Directive => A faithful copy of each record is required, minus the images.

*** Information given ***

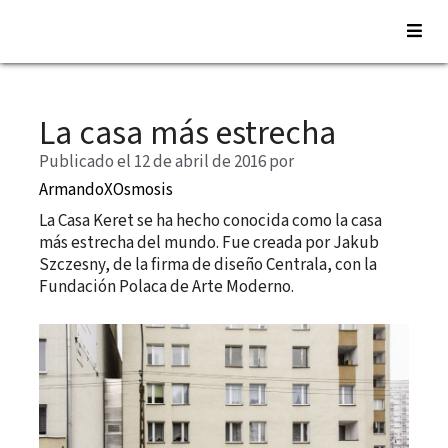
Saltar
al
La casa más estrecha
contenido
Publicado el 12 de abril de 2016
por
ArmandoXOsmosis
La Casa Keret se ha hecho conocida como la casa
más estrecha del mundo. Fue creada por Jakub
Szczesny, de la firma de diseño Centrala, con la
Fundación Polaca de Arte Moderno.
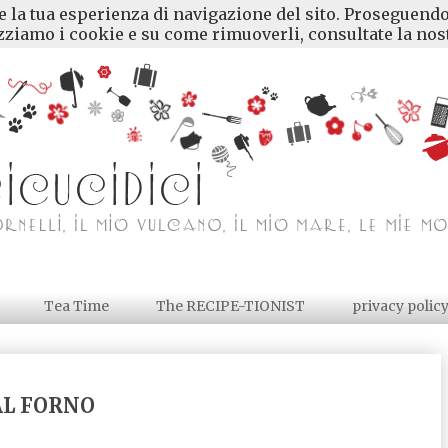
re la tua esperienza di navigazione del sito. Proseguendo
ziamo i cookie e su come rimuoverli, consultate la nost
Tea Time
The RECIPE-TIONIST
privacy polic
AL FORNO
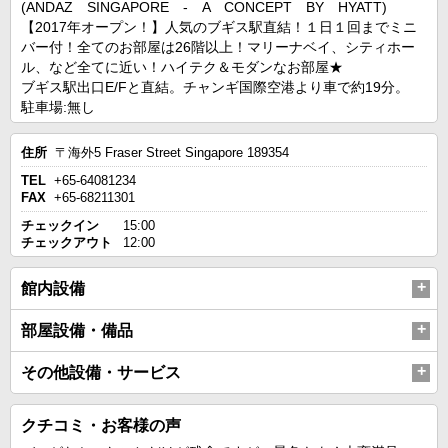
(ANDAZ SINGAPORE - A CONCEPT BY HYATT)
【2017年オープン！】人気のブギス駅直結！１日１回までミニ
バー付！全てのお部屋は26階以上！マリーナベイ、シティホー
ル、など全てに近い！ハイテク＆モダンなお部屋★
ブギス駅出口E/Fと直結。チャンギ国際空港より車で約19分。
駐車場:無し
住所
〒海外5 Fraser Street Singapore 189354
TEL
+65-64081234
FAX
+65-68211301
チェックイン
15:00
チェックアウト
12:00
館内設備
部屋設備・備品
その他設備・サービス
クチコミ・お客様の声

***

Response area =>
Saltar
al
La casa más estrecha
contenido
Publicado el 12 de abril de 2016
por
ArmandoXOsmosis
La Casa Keret se ha hecho conocida como la casa
más estrecha del mundo. Fue creada por Jakub
Szczesny, de la firma de diseño Centrala, con la
Fundación Polaca de Arte Moderno.
re la tua esperienza di navigazione del sito. Proseguendo
ziamo i cookie e su come rimuoverli, consultate la nost
Tea Time
The RECIPE-TIONIST
privacy polic
AL FORNO
(ANDAZ SINGAPORE - A CONCEPT BY HYATT)
【2017年オープン！】人気のブギス駅直結！１日１回までミニ
バー付！全てのお部屋は26階以上！マリーナベイ、シティホー
ル、など全てに近い！ハイテク＆モダンなお部屋★
ブギス駅出口E/Fと直結。チャンギ国際空港より車で約19分。
駐車場:無し
住所
〒海外5 Fraser Street Singapore 189354
TEL
+65-64081234
FAX
+65-68211301
チェックイン
15:00
チェックアウト
12:00
館内設備
部屋設備・備品
その他設備・サービス
クチコミ・お客様の声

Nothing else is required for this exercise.